What you are asked to do —
Tally how many lines in the data below include "gezond", then please reply with only that figure.

Supplied entries —
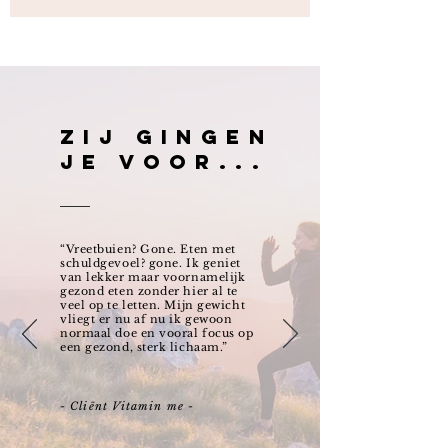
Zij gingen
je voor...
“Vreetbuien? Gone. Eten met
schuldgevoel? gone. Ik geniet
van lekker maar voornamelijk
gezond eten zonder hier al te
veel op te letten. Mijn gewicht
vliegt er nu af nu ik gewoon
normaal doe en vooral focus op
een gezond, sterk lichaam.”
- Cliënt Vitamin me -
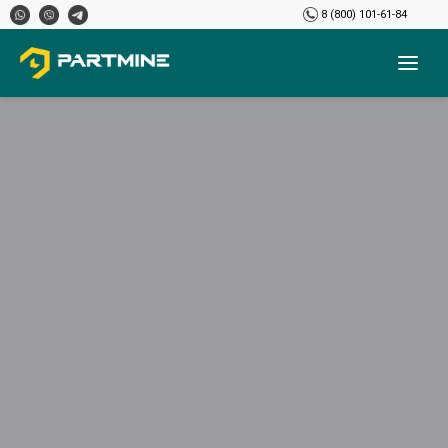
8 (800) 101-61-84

---

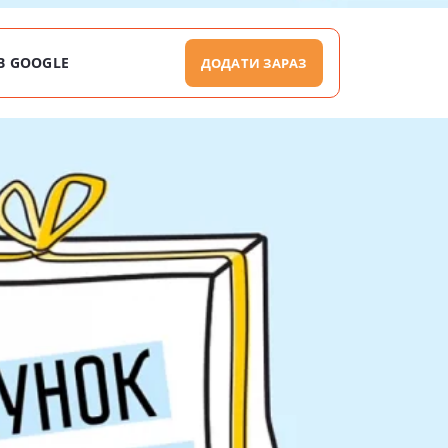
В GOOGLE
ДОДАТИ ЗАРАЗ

Task answer —
2